- [What to do]:
Go through the entries below and copy each line that holds the word "August".

Saved entries
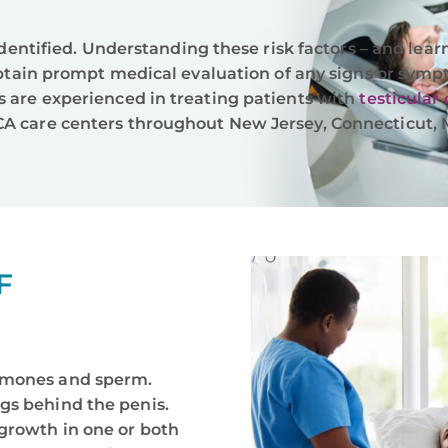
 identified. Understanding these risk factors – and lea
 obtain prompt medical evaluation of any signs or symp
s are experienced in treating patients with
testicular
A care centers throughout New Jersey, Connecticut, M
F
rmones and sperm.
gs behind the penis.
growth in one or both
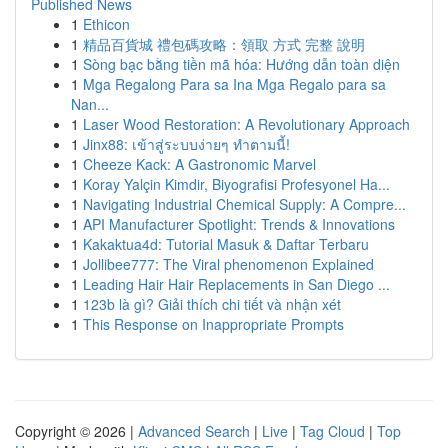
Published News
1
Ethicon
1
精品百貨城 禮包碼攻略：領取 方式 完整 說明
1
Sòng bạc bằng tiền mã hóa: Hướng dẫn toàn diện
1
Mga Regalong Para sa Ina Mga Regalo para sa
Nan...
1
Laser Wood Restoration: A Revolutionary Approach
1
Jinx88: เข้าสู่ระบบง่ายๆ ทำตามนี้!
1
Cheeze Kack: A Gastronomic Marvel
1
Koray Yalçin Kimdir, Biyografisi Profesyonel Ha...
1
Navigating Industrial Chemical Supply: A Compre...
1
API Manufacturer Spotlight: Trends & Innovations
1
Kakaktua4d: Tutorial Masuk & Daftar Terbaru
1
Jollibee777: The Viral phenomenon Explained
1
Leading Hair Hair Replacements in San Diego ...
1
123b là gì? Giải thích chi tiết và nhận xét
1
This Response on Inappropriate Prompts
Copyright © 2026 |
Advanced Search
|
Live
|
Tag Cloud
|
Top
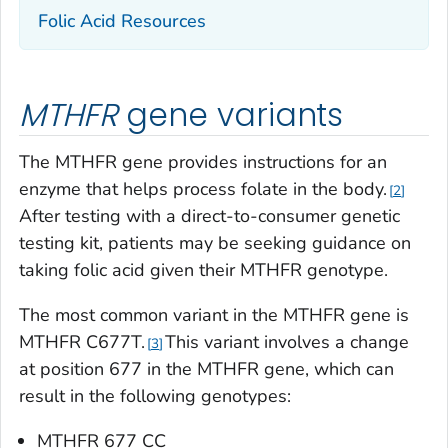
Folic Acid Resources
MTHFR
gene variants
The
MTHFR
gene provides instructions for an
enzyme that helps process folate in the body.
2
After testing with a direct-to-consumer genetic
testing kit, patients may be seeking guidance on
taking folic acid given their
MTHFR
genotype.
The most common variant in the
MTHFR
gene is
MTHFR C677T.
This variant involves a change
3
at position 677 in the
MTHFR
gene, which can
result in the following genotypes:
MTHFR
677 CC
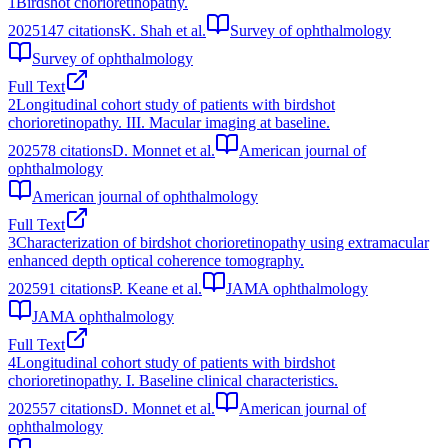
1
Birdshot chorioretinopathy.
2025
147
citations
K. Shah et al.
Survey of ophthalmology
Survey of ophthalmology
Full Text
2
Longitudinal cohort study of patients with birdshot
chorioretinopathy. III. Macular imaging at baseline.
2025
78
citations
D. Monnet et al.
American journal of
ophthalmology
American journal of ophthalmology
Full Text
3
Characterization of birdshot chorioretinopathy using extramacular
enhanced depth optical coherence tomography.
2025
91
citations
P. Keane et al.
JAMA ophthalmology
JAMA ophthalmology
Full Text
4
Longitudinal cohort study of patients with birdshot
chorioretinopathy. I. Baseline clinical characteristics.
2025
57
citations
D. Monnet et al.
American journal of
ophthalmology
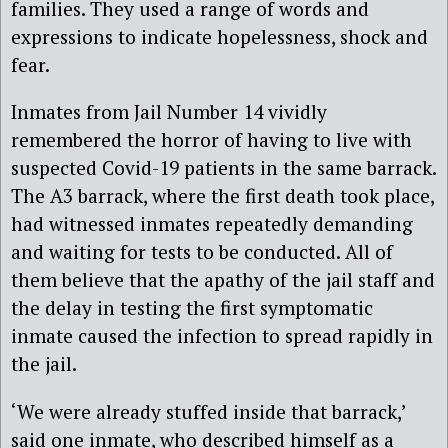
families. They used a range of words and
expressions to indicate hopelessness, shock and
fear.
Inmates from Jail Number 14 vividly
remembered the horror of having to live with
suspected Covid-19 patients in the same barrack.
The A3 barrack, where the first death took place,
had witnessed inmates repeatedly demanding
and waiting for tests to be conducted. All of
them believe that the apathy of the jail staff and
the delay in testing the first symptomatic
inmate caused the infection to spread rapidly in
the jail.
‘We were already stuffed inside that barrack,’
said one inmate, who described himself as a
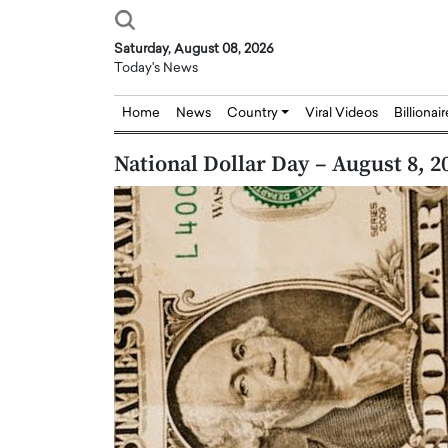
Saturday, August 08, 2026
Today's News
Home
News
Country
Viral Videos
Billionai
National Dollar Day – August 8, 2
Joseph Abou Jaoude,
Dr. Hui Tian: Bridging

- [Exercise result]:
Saturday, August 08, 2026
National Dollar Day – August 8, 2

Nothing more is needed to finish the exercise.